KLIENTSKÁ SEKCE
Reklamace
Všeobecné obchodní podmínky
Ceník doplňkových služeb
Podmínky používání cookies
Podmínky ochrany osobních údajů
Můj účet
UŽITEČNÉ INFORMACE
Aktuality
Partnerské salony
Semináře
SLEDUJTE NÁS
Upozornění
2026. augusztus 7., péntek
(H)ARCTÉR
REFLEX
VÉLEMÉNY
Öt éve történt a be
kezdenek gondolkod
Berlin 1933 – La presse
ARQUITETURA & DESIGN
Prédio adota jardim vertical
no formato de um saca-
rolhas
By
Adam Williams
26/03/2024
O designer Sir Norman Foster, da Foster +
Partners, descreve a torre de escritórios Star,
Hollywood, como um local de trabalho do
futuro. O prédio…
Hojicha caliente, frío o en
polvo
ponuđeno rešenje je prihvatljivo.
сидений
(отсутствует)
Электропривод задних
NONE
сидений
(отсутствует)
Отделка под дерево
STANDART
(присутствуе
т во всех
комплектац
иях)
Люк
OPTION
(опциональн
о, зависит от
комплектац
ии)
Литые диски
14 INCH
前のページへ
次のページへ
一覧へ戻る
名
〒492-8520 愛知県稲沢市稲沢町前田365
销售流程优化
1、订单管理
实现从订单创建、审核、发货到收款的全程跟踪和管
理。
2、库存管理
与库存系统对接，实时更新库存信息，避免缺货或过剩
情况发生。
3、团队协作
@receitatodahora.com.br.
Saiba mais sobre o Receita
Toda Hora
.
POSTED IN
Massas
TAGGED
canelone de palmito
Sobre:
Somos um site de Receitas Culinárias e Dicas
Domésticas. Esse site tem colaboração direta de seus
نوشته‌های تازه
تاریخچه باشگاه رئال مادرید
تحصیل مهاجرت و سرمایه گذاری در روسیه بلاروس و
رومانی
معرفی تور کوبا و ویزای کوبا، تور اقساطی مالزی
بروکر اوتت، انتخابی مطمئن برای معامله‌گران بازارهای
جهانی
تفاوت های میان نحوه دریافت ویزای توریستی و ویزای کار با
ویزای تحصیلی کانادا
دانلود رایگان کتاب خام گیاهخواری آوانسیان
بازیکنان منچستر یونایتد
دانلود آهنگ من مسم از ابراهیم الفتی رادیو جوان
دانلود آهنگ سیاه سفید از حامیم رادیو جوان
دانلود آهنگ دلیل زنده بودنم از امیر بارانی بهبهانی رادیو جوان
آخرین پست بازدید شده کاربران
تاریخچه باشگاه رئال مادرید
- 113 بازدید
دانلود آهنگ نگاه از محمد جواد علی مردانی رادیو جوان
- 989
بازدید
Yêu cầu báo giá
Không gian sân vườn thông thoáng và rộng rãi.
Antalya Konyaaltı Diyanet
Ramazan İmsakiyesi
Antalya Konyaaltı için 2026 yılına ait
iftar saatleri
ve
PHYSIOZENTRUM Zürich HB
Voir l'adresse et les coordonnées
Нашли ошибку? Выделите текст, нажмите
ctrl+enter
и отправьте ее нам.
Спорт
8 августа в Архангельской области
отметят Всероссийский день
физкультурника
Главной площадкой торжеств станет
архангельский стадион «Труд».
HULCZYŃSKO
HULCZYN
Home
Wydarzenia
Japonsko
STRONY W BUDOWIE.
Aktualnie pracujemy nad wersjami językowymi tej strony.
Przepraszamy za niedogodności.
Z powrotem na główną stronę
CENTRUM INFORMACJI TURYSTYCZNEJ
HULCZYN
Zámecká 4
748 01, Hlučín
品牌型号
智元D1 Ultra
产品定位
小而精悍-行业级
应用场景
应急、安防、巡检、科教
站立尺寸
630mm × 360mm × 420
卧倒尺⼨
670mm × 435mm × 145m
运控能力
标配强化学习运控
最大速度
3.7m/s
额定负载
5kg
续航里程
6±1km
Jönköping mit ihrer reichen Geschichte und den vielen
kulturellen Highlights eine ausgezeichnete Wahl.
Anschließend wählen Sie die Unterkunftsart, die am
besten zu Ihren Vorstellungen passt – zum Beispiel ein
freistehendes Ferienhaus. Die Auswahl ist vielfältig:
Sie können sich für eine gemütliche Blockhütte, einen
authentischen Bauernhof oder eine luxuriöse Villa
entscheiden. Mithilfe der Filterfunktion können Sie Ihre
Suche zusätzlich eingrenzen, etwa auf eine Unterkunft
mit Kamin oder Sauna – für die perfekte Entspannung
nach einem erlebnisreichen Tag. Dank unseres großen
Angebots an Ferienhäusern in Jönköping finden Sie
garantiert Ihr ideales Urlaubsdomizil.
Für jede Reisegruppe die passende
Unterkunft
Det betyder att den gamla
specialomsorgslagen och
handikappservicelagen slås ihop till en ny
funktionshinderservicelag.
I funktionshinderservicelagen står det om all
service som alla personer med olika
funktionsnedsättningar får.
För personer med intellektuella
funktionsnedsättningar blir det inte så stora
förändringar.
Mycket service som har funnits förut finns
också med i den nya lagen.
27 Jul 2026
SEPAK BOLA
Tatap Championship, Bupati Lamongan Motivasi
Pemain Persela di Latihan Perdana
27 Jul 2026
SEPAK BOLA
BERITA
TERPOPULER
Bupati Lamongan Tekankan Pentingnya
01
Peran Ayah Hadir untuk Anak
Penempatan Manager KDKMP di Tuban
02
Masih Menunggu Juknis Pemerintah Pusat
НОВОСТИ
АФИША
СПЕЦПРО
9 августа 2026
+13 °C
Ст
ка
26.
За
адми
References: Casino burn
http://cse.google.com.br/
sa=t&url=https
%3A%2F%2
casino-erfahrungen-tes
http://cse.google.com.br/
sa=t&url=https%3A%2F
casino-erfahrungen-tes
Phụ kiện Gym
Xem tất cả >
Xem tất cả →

• [Exercise brief]: Copy all of the data above word for word, keeping each line as it appears.

• [Answer to this problem]:
KLIENTSKÁ SEKCE
Reklamace
Všeobecné obchodní podmínky
Ceník doplňkových služeb
Podmínky používání cookies
Podmínky ochrany osobních údajů
Můj účet
UŽITEČNÉ INFORMACE
Aktuality
Partnerské salony
Semináře
SLEDUJTE NÁS
Upozornění
2026. augusztus 7., péntek
(H)ARCTÉR
REFLEX
VÉLEMÉNY
Öt éve történt a be
kezdenek gondolkod
Berlin 1933 – La presse
ARQUITETURA & DESIGN
Prédio adota jardim vertical
no formato de um saca-
rolhas
By
Adam Williams
26/03/2024
O designer Sir Norman Foster, da Foster +
Partners, descreve a torre de escritórios Star,
Hollywood, como um local de trabalho do
futuro. O prédio…
Hojicha caliente, frío o en
polvo
ponuđeno rešenje je prihvatljivo.
сидений
(отсутствует)
Электропривод задних
NONE
сидений
(отсутствует)
Отделка под дерево
STANDART
(присутствуе
т во всех
комплектац
иях)
Люк
OPTION
(опциональн
о, зависит от
комплектац
ии)
Литые диски
14 INCH
前のページへ
次のページへ
一覧へ戻る
名
〒492-8520 愛知県稲沢市稲沢町前田365
销售流程优化
1、订单管理
实现从订单创建、审核、发货到收款的全程跟踪和管
理。
2、库存管理
与库存系统对接，实时更新库存信息，避免缺货或过剩
情况发生。
3、团队协作
@receitatodahora.com.br.
Saiba mais sobre o Receita
Toda Hora
.
POSTED IN
Massas
TAGGED
canelone de palmito
Sobre:
Somos um site de Receitas Culinárias e Dicas
Domésticas. Esse site tem colaboração direta de seus
نوشته‌های تازه
تاریخچه باشگاه رئال مادرید
تحصیل مهاجرت و سرمایه گذاری در روسیه بلاروس و
رومانی
معرفی تور کوبا و ویزای کوبا، تور اقساطی مالزی
بروکر اوتت، انتخابی مطمئن برای معامله‌گران بازارهای
جهانی
تفاوت های میان نحوه دریافت ویزای توریستی و ویزای کار با
ویزای تحصیلی کانادا
دانلود رایگان کتاب خام گیاهخواری آوانسیان
بازیکنان منچستر یونایتد
دانلود آهنگ من مسم از ابراهیم الفتی رادیو جوان
دانلود آهنگ سیاه سفید از حامیم رادیو جوان
دانلود آهنگ دلیل زنده بودنم از امیر بارانی بهبهانی رادیو جوان
آخرین پست بازدید شده کاربران
تاریخچه باشگاه رئال مادرید
- 113 بازدید
دانلود آهنگ نگاه از محمد جواد علی مردانی رادیو جوان
- 989
بازدید
Yêu cầu báo giá
Không gian sân vườn thông thoáng và rộng rãi.
Antalya Konyaaltı Diyanet
Ramazan İmsakiyesi
Antalya Konyaaltı için 2026 yılına ait
iftar saatleri
ve
PHYSIOZENTRUM Zürich HB
Voir l'adresse et les coordonnées
Нашли ошибку? Выделите текст, нажмите
ctrl+enter
и отправьте ее нам.
Спорт
8 августа в Архангельской области
отметят Всероссийский день
физкультурника
Главной площадкой торжеств станет
архангельский стадион «Труд».
HULCZYŃSKO
HULCZYN
Home
Wydarzenia
Japonsko
STRONY W BUDOWIE.
Aktualnie pracujemy nad wersjami językowymi tej strony.
Przepraszamy za niedogodności.
Z powrotem na główną stronę
CENTRUM INFORMACJI TURYSTYCZNEJ
HULCZYN
Zámecká 4
748 01, Hlučín
品牌型号
智元D1 Ultra
产品定位
小而精悍-行业级
应用场景
应急、安防、巡检、科教
站立尺寸
630mm × 360mm × 420
卧倒尺⼨
670mm × 435mm × 145m
运控能力
标配强化学习运控
最大速度
3.7m/s
额定负载
5kg
续航里程
6±1km
Jönköping mit ihrer reichen Geschichte und den vielen
kulturellen Highlights eine ausgezeichnete Wahl.
Anschließend wählen Sie die Unterkunftsart, die am
besten zu Ihren Vorstellungen passt – zum Beispiel ein
freistehendes Ferienhaus. Die Auswahl ist vielfältig:
Sie können sich für eine gemütliche Blockhütte, einen
authentischen Bauernhof oder eine luxuriöse Villa
entscheiden. Mithilfe der Filterfunktion können Sie Ihre
Suche zusätzlich eingrenzen, etwa auf eine Unterkunft
mit Kamin oder Sauna – für die perfekte Entspannung
nach einem erlebnisreichen Tag. Dank unseres großen
Angebots an Ferienhäusern in Jönköping finden Sie
garantiert Ihr ideales Urlaubsdomizil.
Für jede Reisegruppe die passende
Unterkunft
Det betyder att den gamla
specialomsorgslagen och
handikappservicelagen slås ihop till en ny
funktionshinderservicelag.
I funktionshinderservicelagen står det om all
service som alla personer med olika
funktionsnedsättningar får.
För personer med intellektuella
funktionsnedsättningar blir det inte så stora
förändringar.
Mycket service som har funnits förut finns
också med i den nya lagen.
27 Jul 2026
SEPAK BOLA
Tatap Championship, Bupati Lamongan Motivasi
Pemain Persela di Latihan Perdana
27 Jul 2026
SEPAK BOLA
BERITA
TERPOPULER
Bupati Lamongan Tekankan Pentingnya
01
Peran Ayah Hadir untuk Anak
Penempatan Manager KDKMP di Tuban
02
Masih Menunggu Juknis Pemerintah Pusat
НОВОСТИ
АФИША
СПЕЦПРО
9 августа 2026
+13 °C
Ст
ка
26.
За
адми
References: Casino burn
http://cse.google.com.br/
sa=t&url=https
%3A%2F%2
casino-erfahrungen-tes
http://cse.google.com.br/
sa=t&url=https%3A%2F
casino-erfahrungen-tes
Phụ kiện Gym
Xem tất cả >
Xem tất cả →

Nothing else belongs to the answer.